Like a gentle reminder to the aspiring writer in me, it also highlighted that the purpose of literature is not to help others but to cause disruption—that words are meant to evoke something for it to mean something. Even if it means confronting the uncomfortable realities of both the writer and the reader. I write because I want to, regardless of who gets to read it. As argued by Mao Zedong: “There is no such thing as art for art’s sake.”

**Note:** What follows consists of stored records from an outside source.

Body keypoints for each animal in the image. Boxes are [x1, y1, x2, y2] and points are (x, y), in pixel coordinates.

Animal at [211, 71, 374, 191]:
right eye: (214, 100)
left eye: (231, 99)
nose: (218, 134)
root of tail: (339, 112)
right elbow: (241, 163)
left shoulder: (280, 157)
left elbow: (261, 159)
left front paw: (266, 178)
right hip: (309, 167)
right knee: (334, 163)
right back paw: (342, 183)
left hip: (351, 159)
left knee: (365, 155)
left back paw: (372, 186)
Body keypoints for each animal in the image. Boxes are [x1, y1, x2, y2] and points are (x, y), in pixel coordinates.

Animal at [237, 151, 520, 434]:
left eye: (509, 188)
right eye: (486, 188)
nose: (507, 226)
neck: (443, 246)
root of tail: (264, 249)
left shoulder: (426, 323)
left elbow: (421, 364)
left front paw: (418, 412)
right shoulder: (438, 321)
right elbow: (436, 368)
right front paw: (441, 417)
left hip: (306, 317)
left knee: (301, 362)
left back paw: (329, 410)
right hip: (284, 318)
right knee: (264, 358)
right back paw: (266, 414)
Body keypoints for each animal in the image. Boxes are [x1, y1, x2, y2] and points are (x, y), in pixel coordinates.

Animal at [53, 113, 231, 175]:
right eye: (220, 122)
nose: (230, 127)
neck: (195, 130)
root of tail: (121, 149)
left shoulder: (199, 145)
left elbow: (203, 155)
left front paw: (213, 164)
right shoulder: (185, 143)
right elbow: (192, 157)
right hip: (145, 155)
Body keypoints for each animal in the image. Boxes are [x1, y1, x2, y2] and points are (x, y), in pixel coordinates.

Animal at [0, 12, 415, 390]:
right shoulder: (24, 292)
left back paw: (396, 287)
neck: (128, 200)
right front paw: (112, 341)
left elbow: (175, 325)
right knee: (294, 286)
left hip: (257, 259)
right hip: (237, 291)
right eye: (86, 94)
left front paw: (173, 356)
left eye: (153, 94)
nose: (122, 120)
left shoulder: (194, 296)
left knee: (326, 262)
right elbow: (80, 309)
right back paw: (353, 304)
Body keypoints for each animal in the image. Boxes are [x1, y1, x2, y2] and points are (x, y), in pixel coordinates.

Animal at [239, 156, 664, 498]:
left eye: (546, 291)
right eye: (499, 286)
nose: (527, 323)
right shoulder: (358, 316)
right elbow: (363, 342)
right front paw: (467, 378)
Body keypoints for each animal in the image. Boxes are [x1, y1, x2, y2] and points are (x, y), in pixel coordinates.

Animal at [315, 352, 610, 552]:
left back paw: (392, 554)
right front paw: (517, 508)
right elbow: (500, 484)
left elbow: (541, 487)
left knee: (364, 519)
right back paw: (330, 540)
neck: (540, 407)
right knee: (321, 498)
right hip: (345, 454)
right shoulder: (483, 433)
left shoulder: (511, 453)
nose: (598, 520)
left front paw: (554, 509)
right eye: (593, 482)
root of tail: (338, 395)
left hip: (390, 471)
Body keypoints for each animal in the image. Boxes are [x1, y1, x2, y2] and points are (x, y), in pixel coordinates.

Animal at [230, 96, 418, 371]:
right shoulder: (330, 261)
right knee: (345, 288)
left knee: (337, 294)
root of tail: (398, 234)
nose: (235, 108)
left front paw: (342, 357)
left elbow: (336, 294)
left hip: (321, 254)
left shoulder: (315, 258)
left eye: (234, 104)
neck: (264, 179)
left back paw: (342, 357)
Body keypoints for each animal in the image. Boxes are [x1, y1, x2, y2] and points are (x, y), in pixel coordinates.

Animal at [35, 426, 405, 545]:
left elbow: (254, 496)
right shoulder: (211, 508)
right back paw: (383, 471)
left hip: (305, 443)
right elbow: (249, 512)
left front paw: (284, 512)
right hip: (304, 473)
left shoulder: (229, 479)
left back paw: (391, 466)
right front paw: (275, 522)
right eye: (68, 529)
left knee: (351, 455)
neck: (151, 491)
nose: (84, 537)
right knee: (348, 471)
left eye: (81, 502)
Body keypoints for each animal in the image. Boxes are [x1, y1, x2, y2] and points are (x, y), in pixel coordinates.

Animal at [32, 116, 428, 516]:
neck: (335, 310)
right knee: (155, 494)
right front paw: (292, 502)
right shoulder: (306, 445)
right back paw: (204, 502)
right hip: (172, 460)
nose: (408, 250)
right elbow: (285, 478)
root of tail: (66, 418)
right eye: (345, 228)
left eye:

Watching ‘After the Rain’ in this Summer Heat
I don’t know if I’ll immediately find a replacement stream of income for the part‑time job I lost. But I’m hopeful that I eventually will. I’d like to take comfort in the metaphor Kondo shared with Tachibana when they spoke about a swallow that had been injured. “Even if it couldn’t fly away, there might be some happiness it could find by staying there. It might even forget about the others [sparrows that have flown away and have left the nest]. But if that swallow didn’t fly away because it gave up trying, then I’m sure it’d stare up at the sky every day.”

I’d bask in the heat for now. Enjoy a little bit of free time. The rainy days are soon to come. And while it might mean cool weather to sip sikwate, marathon another anime, or read a book, in the case of this country, it could also mean house-submerging flood, failed flood control projects, and work disruption. Definitely not inspirational, akin to After the Rain.
So, go watch it. And then let’s discuss how it also made you feel.